» WHAT THE EXERCISE ASKS: Pull every line containing "Enero" out of the listing below.

GIVEN RECORDS Block Start

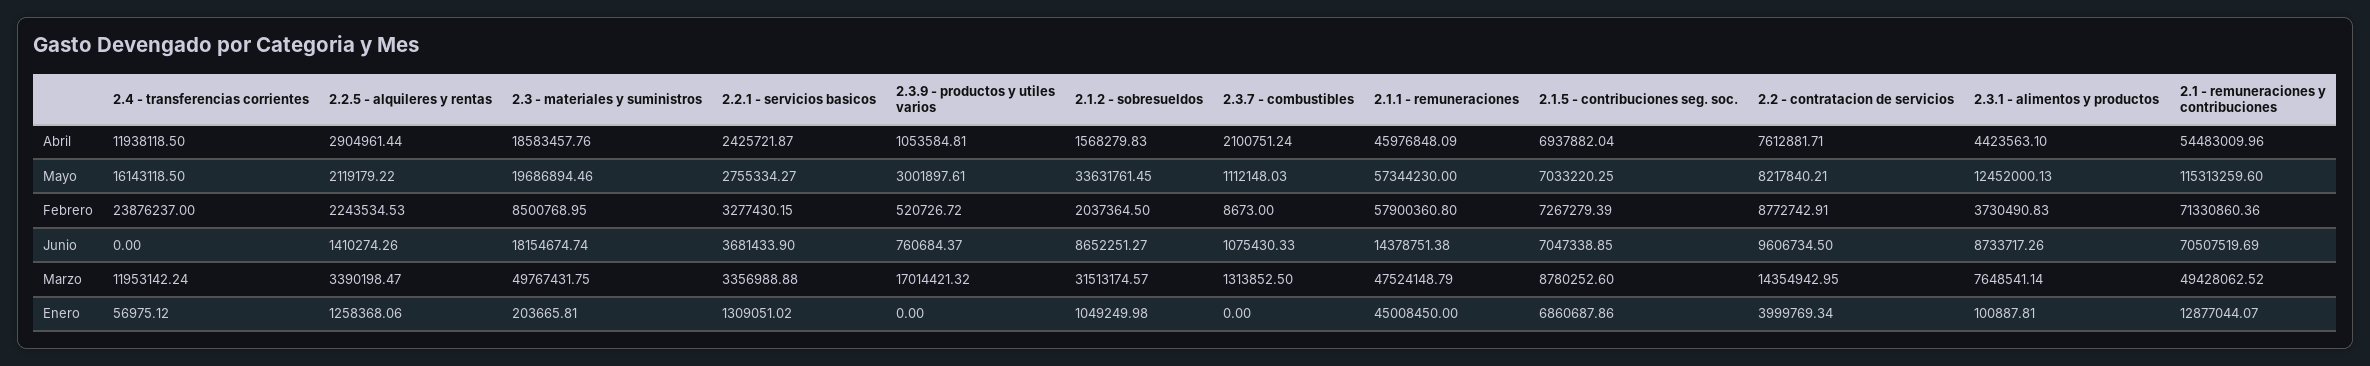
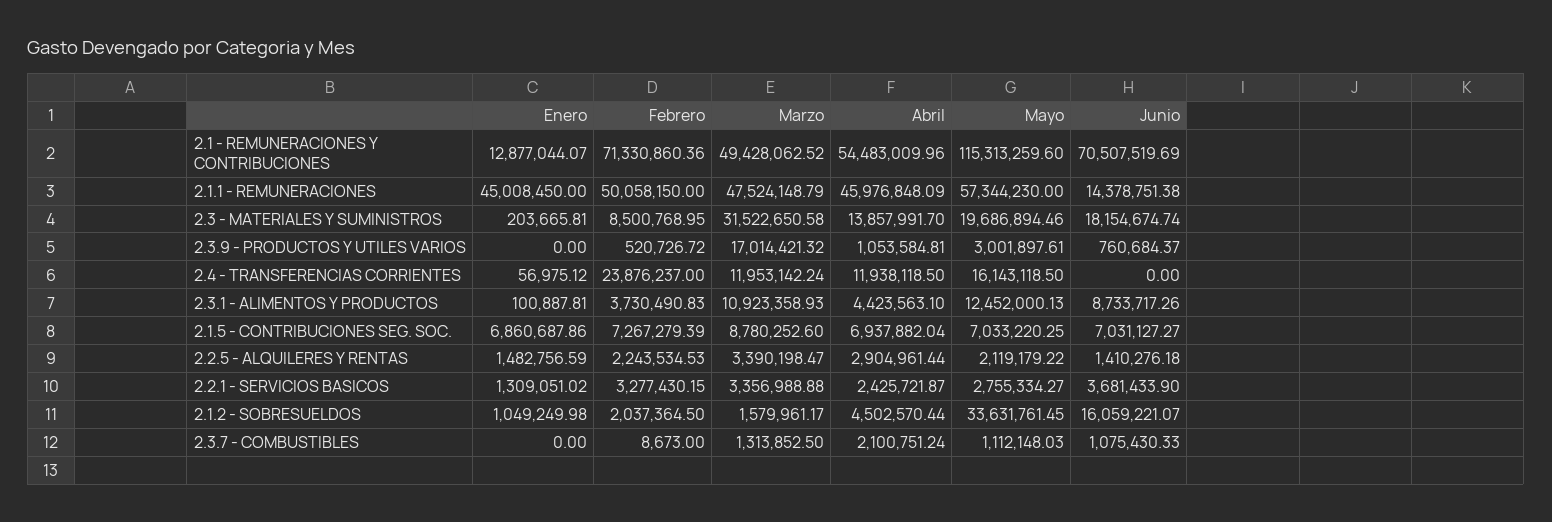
2.3 - materiales y suministros, Abril: 18583457.76 -> 13857991.7
2.1.2 - sobresueldos, Abril: 1568279.83 -> 4502570.44
2.2 - contratacion de servicios, Abril: 7612881.71 -> none
2.2 - contratacion de servicios, Mayo: 8217840.21 -> none
2.1.1 - remuneraciones, Febrero: 57900360.8 -> 50058150
2.2 - contratacion de servicios, Febrero: 8772742.91 -> none
2.2.5 - alquileres y rentas, Junio: 1410274.26 -> 1410276.18
2.1.2 - sobresueldos, Junio: 8652251.27 -> 16059221.07
2.1.5 - contribuciones seg. soc., Junio: 7047338.85 -> 7031127.27
2.2 - contratacion de servicios, Junio: 9606734.5 -> none
2.3 - materiales y suministros, Marzo: 49767431.75 -> 31522650.58
2.1.2 - sobresueldos, Marzo: 31513174.57 -> 1579961.17
2.2 - contratacion de servicios, Marzo: 14354942.95 -> none
2.3.1 - alimentos y productos, Marzo: 7648541.14 -> 10923358.93
2.2.5 - alquileres y rentas, Enero: 1258368.06 -> 1482756.59
2.2 - contratacion de servicios, Enero: 3999769.34 -> none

GIVEN RECORDS Block End

» WRITTEN ANSWER:
2.2.5 - alquileres y rentas, Enero: 1258368.06 -> 1482756.59
2.2 - contratacion de servicios, Enero: 3999769.34 -> none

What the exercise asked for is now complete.